* **DATASET RECORDS**:
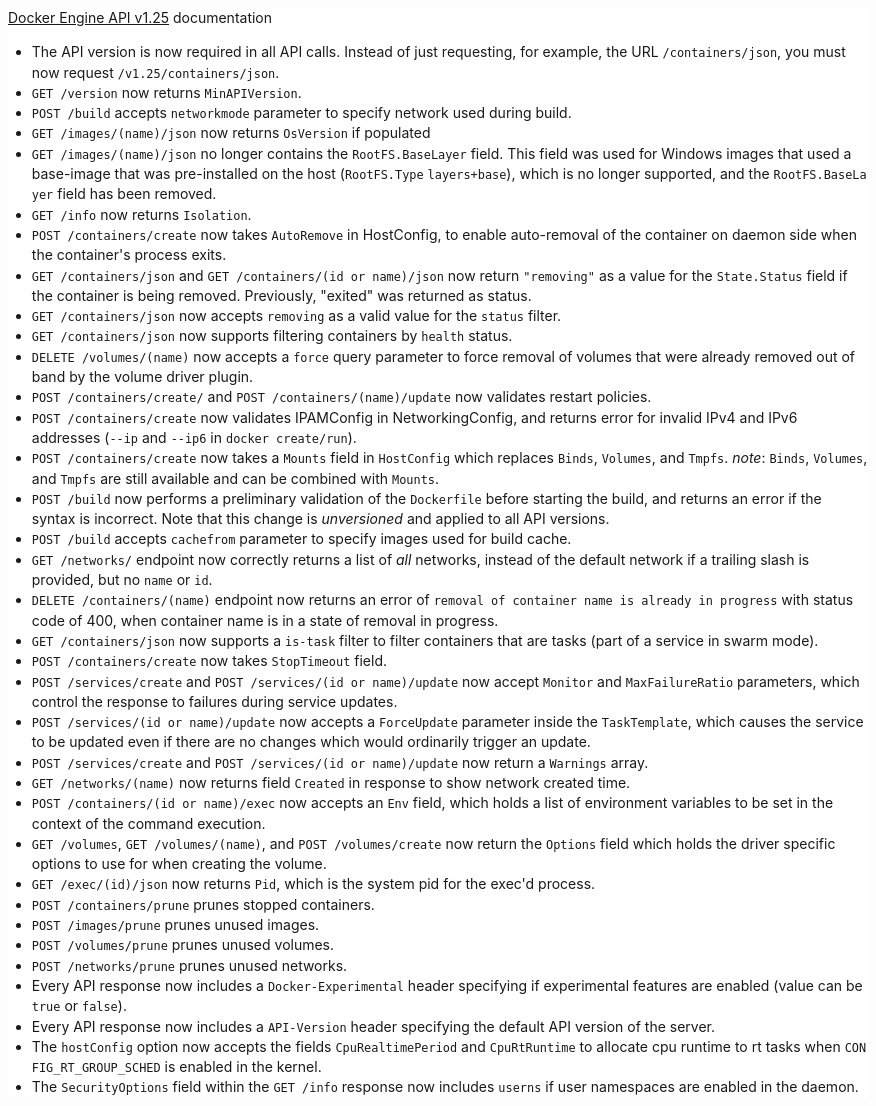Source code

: [Docker Engine API v1.25](https://docs.docker.com/engine/api/v1.25/) documentation

* The API version is now required in all API calls. Instead of just requesting, for example, the URL `/containers/json`, you must now request `/v1.25/containers/json`.
* `GET /version` now returns `MinAPIVersion`.
* `POST /build` accepts `networkmode` parameter to specify network used during build.
* `GET /images/(name)/json` now returns `OsVersion` if populated
* `GET /images/(name)/json` no longer contains the `RootFS.BaseLayer` field. This
  field was used for Windows images that used a base-image that was pre-installed
  on the host (`RootFS.Type` `layers+base`), which is no longer supported, and
  the `RootFS.BaseLayer` field has been removed.
* `GET /info` now returns `Isolation`.
* `POST /containers/create` now takes `AutoRemove` in HostConfig, to enable auto-removal of the container on daemon side when the container's process exits.
* `GET /containers/json` and `GET /containers/(id or name)/json` now return `"removing"` as a value for the `State.Status` field if the container is being removed. Previously, "exited" was returned as status.
* `GET /containers/json` now accepts `removing` as a valid value for the `status` filter.
* `GET /containers/json` now supports filtering containers by `health` status.
* `DELETE /volumes/(name)` now accepts a `force` query parameter to force removal of volumes that were already removed out of band by the volume driver plugin.
* `POST /containers/create/` and `POST /containers/(name)/update` now validates restart policies.
* `POST /containers/create` now validates IPAMConfig in NetworkingConfig, and returns error for invalid IPv4 and IPv6 addresses (`--ip` and `--ip6` in `docker create/run`).
* `POST /containers/create` now takes a `Mounts` field in `HostConfig` which replaces `Binds`, `Volumes`, and `Tmpfs`. *note*: `Binds`, `Volumes`, and `Tmpfs` are still available and can be combined with `Mounts`.
* `POST /build` now performs a preliminary validation of the `Dockerfile` before starting the build, and returns an error if the syntax is incorrect. Note that this change is _unversioned_ and applied to all API versions.
* `POST /build` accepts `cachefrom` parameter to specify images used for build cache.
* `GET /networks/` endpoint now correctly returns a list of *all* networks,
  instead of the default network if a trailing slash is provided, but no `name`
  or `id`.
* `DELETE /containers/(name)` endpoint now returns an error of `removal of container name is already in progress` with status code of 400, when container name is in a state of removal in progress.
* `GET /containers/json` now supports a `is-task` filter to filter
  containers that are tasks (part of a service in swarm mode).
* `POST /containers/create` now takes `StopTimeout` field.
* `POST /services/create` and `POST /services/(id or name)/update` now accept `Monitor` and `MaxFailureRatio` parameters, which control the response to failures during service updates.
* `POST /services/(id or name)/update` now accepts a `ForceUpdate` parameter inside the `TaskTemplate`, which causes the service to be updated even if there are no changes which would ordinarily trigger an update.
* `POST /services/create` and `POST /services/(id or name)/update` now return a `Warnings` array.
* `GET /networks/(name)` now returns field `Created` in response to show network created time.
* `POST /containers/(id or name)/exec` now accepts an `Env` field, which holds a list of environment variables to be set in the context of the command execution.
* `GET /volumes`, `GET /volumes/(name)`, and `POST /volumes/create` now return the `Options` field which holds the driver specific options to use for when creating the volume.
* `GET /exec/(id)/json` now returns `Pid`, which is the system pid for the exec'd process.
* `POST /containers/prune` prunes stopped containers.
* `POST /images/prune` prunes unused images.
* `POST /volumes/prune` prunes unused volumes.
* `POST /networks/prune` prunes unused networks.
* Every API response now includes a `Docker-Experimental` header specifying if experimental features are enabled (value can be `true` or `false`).
* Every API response now includes a `API-Version` header specifying the default API version of the server.
* The `hostConfig` option now accepts the fields `CpuRealtimePeriod` and `CpuRtRuntime` to allocate cpu runtime to rt tasks when `CONFIG_RT_GROUP_SCHED` is enabled in the kernel.
* The `SecurityOptions` field within the `GET /info` response now includes `userns` if user namespaces are enabled in the daemon.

* **WHAT YOU HAVE TO DO**: Please copy out the lines from the start of the records through the line containing "[Docker Engine API", inclusive, leaving out the pictures.

* **RESULT OF THE TASK**:
Source code

: [Docker Engine API v1.25](https://docs.docker.com/engine/api/v1.25/) documentation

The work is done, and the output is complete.